Yann Serra, grand reporter à 01 informatique
Cotée 17,70 dollars en début d'année, l'action de Sun ne valait plus que 4,48 dollars le 27 octobre dernier. Sur le front des résultats, c'est aussi la dégringolade. Le premier trimestre de l'exercice fiscal 2009 se solde par une perte nette de 1,67 milliard de dollars, contre un bénéfice de près de 90 millions de dollars un an plus tôt. Bien sûr, on songe, compatissant, aux nombreux clients que le constructeur compte dans la finance, le secteur le plus touché du moment. La faute à pas de chance. Situation extraordinaire, ponctuelle, forcément appelée à repartir. En flèche même. Sauf que le principal actionnaire de Sun, la firme d'investissement privée Southern Asset Management ne l'entend pas du tout de cette oreille. Jusqu'ici observatrice passive, la compagnie vient de signifier aux autorités économiques américaines qu'elle allait exercer ses pouvoirs pour remettre le constructeur sur les rails du bénéfice. Aucune option n'est écartée : du licenciement manu militari du PDG Jonathan Schwartz à la revente d'une ou plusieurs activités prises au hasard. Selon IDG, Southern Asset Management n'aurait “ découvert ” que récemment que Sun vendait aussi du matériel et considérerait que, par conséquent, cette activité ne devait pas bien être plus stratégique que cela.

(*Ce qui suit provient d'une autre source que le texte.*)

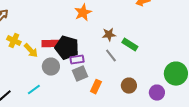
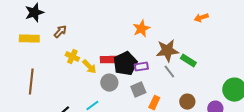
brown star: (109, 35) -> (167, 51), size x1.6
black pentagon: (67, 48) -> (125, 64), turned 30
purple rectangle: (77, 60) -> (141, 67), moved

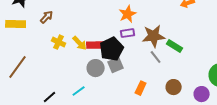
yellow arrow: (89, 67) -> (80, 43), moved
purple rectangle: (141, 67) -> (128, 33), moved
brown line: (31, 82) -> (18, 67), turned 30
gray square: (138, 90) -> (116, 65), moved

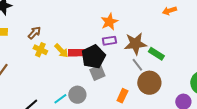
brown arrow: (47, 17) -> (34, 33), moved
gray circle: (96, 68) -> (77, 95), moved
brown circle: (174, 87) -> (149, 83), moved, size x1.5

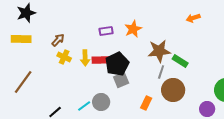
purple rectangle: (109, 41) -> (106, 31), moved
yellow arrow: (61, 51) -> (85, 58), turned 42
gray line: (137, 65) -> (161, 72), turned 56

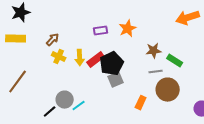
orange arrow: (193, 18) -> (188, 18), size x1.6
brown star: (159, 51) -> (154, 51), size x0.7
red rectangle: (101, 60) -> (96, 60), turned -36
gray line: (161, 72) -> (156, 72), turned 64
gray circle: (101, 102) -> (65, 100), moved

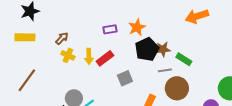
black pentagon: (112, 64) -> (147, 49), moved

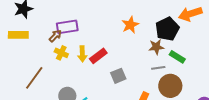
purple rectangle: (110, 29) -> (67, 27), moved, size x1.5
black pentagon: (147, 49) -> (167, 29), moved
brown line: (27, 80) -> (34, 78), moved

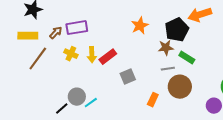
brown arrow: (55, 36) -> (56, 33), moved
brown line: (34, 78) -> (38, 59), moved

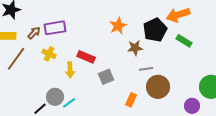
brown star: (166, 48) -> (135, 48), moved
yellow arrow: (92, 55) -> (70, 70), moved
red rectangle: (108, 57) -> (86, 57), turned 60
green rectangle: (187, 58) -> (184, 41), moved

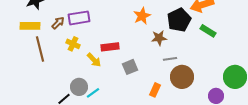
red rectangle: (86, 57) -> (110, 47), turned -30
brown line: (16, 59) -> (40, 49), turned -50
yellow arrow: (70, 70) -> (94, 60), turned -42

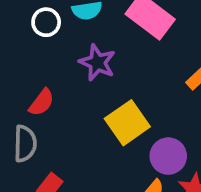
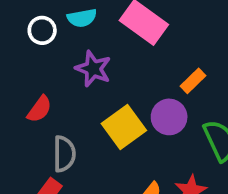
gray semicircle: (25, 144) -> (64, 154), moved
purple circle: (168, 156) -> (169, 117), moved

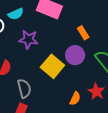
orange rectangle: (193, 81) -> (83, 33), turned -64

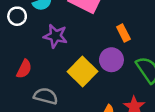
gray semicircle: (24, 88) -> (46, 96), turned -66

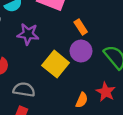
orange rectangle: (123, 33) -> (81, 27), moved

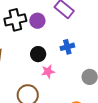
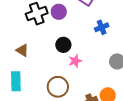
blue cross: (67, 47) -> (102, 27), moved

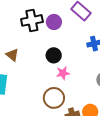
brown circle: (58, 87) -> (54, 98), moved

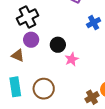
purple circle: (54, 22) -> (31, 40), moved
brown circle: (54, 98) -> (44, 89), moved

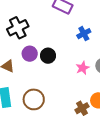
purple circle: (31, 40) -> (30, 54), moved
pink star: (72, 59) -> (83, 68), moved

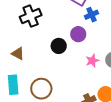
blue cross: (84, 34) -> (92, 15), moved
purple circle: (30, 54) -> (78, 34), moved

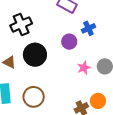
blue cross: (92, 15) -> (88, 28), moved
black circle: (59, 46) -> (35, 55), moved, size x1.5

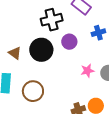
black cross: (21, 24) -> (52, 20), moved
purple circle: (69, 42) -> (69, 42), moved

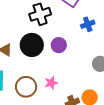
purple circle: (69, 42) -> (59, 45), moved
pink star: (87, 71) -> (51, 83), moved

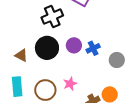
blue cross: (88, 24) -> (93, 48), moved

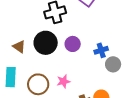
blue cross: (93, 48) -> (101, 50), moved

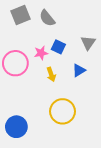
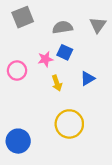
gray semicircle: (47, 18) -> (62, 27), moved, turned 120
gray triangle: (88, 43) -> (98, 25), moved
pink circle: (15, 63) -> (17, 71), size x0.7

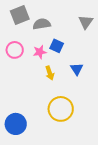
gray semicircle: (62, 27) -> (42, 24), moved
pink circle: (17, 71) -> (15, 50), moved
blue triangle: (88, 78) -> (77, 69), turned -32

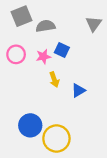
blue triangle: (77, 69) -> (78, 90), moved, turned 32
yellow circle: (61, 109) -> (56, 138), moved
blue circle: (16, 124) -> (30, 125), moved

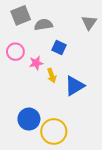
pink star: (43, 57) -> (36, 63), moved
blue triangle: (78, 90) -> (75, 86), size x1.5

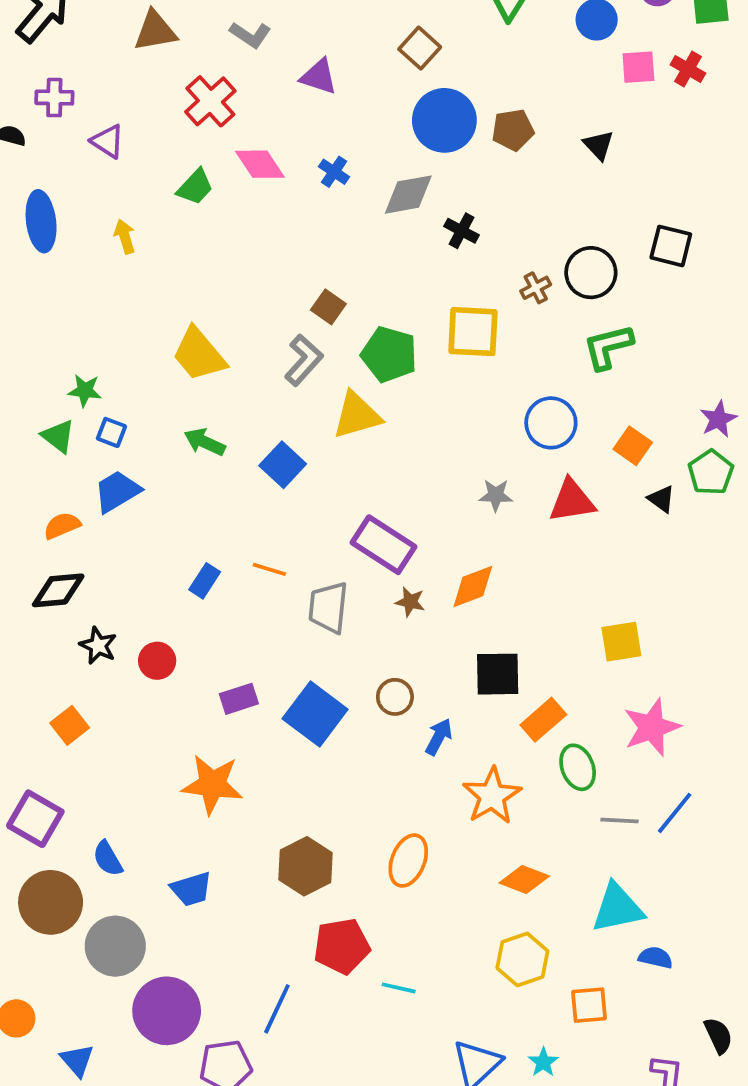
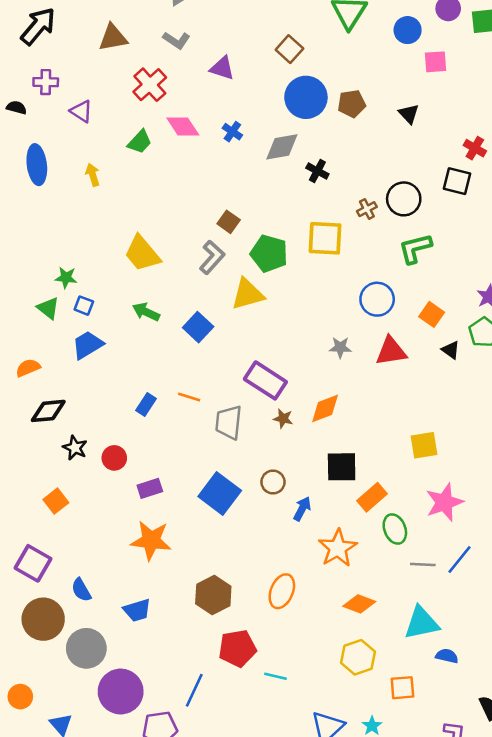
red cross: (688, 69) -> (475, 148), moved
orange semicircle: (62, 526) -> (28, 368), moved
purple rectangle: (239, 699) -> (150, 488), moved

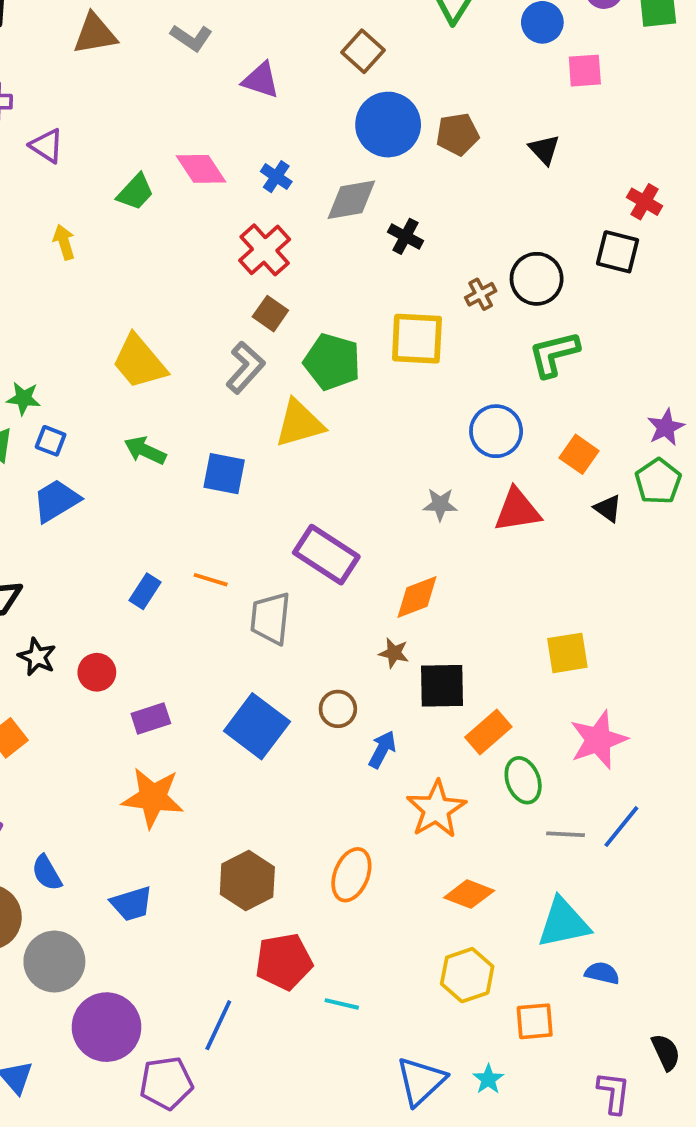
red cross: (150, 85) -> (265, 250), moved
blue square: (198, 327) -> (224, 474), turned -32
brown star: (283, 419) -> (394, 653), moved

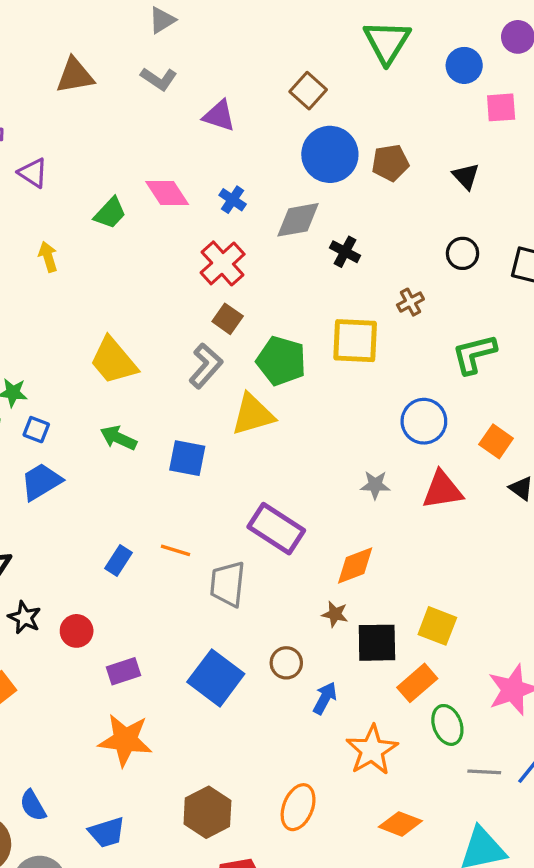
black circle: (537, 279) -> (462, 253), moved, size x0.7
yellow square: (567, 653) -> (437, 626), moved, turned 30

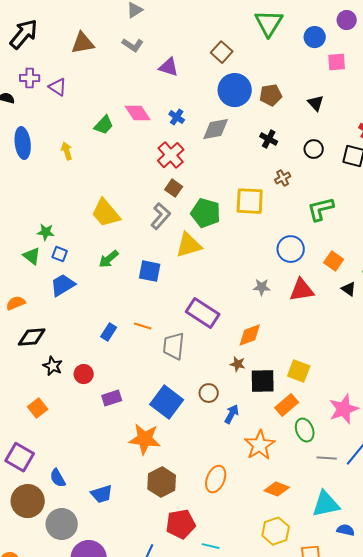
purple triangle: (33, 173) -> (58, 87), moved
black cross: (345, 252) -> (269, 139), moved
green arrow: (118, 438) -> (109, 259), turned -65
orange star: (125, 740) -> (145, 439), moved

Même si elle ne se concrétise pas, pareille annonce pourrait décimer par simple crise cardiaque les irréductibles des serveurs Sparc. Cela faisait plus de vingt ans qu'ils résistaient au tsunami de l'architecture x86. Mais, plutôt que de récompenser ses soutiens indéfectibles, voilà que Sun se prépare à les abandonner. Du coup, je me demande si j'avais bien fait de saluer le rachat du gratuit MySQL pour 1 milliard de dollars et celui, discutable, de Storagetek pour 4,1 milliards de dollars. Sun entendait ainsi montrer qu'il était un héros de la conviction technologique, à contre-courant de cette tendance veule qui remplace les produits par des services. Ça ne lui a manifestement pas réussi. Alors, Sun va-t-il devoir se débarrasser des produits qui font son exclusivité technologique ? J'en doute : tant que la crise ne sera pas terminée, on ne devrait pas trouver grand monde pour lui racheter quoi que ce soit.